Moratorium Period: Calculation And Benefits

Detailed Information

A moratorium is a temporary postponement of an action by formal agreement. This means that if a policy is announced by the country’s banking regulator, borrowers can stop paying their EMIs for the duration of the moratorium.
If banking regulators impose a moratorium on loans, those who cannot write off their EMIs for the moratorium period will not be classified as defaulters.
The moratorium is an important aspect of certain types of loan products, for example, education loans. As the loan amount can be repaid only after the students go to work, banks give them the time they need.
As it is a temporary suspension of an activity, a moratorium is declared for a specific period of time, which is called a moratorium. A moratorium for a home loan means that you do not need to write any EMI amount.

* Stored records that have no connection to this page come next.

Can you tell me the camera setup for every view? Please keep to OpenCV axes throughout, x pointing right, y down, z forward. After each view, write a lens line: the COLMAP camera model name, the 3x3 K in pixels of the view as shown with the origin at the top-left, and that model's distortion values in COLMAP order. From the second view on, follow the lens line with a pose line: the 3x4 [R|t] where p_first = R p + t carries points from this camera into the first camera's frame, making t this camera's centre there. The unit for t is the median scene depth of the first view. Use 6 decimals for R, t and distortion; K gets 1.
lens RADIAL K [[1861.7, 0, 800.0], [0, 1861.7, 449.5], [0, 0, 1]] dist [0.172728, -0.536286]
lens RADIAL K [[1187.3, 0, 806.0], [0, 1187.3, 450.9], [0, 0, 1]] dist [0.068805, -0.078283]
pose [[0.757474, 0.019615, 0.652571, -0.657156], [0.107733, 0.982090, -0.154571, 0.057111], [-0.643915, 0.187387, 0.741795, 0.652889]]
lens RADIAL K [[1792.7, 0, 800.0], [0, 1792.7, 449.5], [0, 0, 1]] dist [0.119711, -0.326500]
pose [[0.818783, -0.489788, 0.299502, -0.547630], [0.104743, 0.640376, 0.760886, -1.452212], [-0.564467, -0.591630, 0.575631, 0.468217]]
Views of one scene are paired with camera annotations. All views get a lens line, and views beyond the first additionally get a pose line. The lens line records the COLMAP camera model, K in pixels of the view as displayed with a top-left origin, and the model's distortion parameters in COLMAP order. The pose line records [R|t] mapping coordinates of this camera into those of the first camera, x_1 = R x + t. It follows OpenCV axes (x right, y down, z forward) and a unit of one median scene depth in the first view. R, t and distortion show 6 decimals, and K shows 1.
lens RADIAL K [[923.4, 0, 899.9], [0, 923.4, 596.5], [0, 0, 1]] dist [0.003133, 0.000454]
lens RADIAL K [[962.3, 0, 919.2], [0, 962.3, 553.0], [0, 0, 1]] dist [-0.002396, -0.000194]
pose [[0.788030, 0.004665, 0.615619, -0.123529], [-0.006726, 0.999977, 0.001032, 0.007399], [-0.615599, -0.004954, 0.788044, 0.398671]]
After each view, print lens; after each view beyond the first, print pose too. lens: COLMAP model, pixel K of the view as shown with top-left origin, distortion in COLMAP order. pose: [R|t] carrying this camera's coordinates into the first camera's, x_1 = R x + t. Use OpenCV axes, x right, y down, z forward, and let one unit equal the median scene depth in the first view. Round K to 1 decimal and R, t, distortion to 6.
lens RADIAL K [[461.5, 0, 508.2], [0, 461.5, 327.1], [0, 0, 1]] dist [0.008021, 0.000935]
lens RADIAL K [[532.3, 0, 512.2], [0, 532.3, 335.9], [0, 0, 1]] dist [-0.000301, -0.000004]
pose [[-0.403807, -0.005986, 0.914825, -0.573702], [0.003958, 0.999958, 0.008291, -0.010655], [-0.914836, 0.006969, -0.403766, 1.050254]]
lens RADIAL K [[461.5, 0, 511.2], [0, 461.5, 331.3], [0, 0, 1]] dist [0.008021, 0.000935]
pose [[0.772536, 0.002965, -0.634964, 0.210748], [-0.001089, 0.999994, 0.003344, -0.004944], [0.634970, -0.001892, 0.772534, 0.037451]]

RBI announces these periods as a relief measure to borrowers who are in a difficult situation due to some economic problem. You can opt for non-repayment.
Some other types of loans like education loans also impose a moratorium on borrowers before paying the EMI. Once the moratorium is over, the outstanding amount must be repaid.
Although a moratorium is also convenient to choose the period, the borrower must understand that the interest must be paid during the grace period. This is monthly, quarterly, and simple interest.
If the borrower decides to defer the entire amount, the interest charged during the holiday periods will be adjusted in monthly installments and added to the total amount.
Usually, the interest can go up to 10 percent of the total principal amount plus the interest charged. In this offer, the developer pays the interest on behalf of the buyer for the duration of the holding.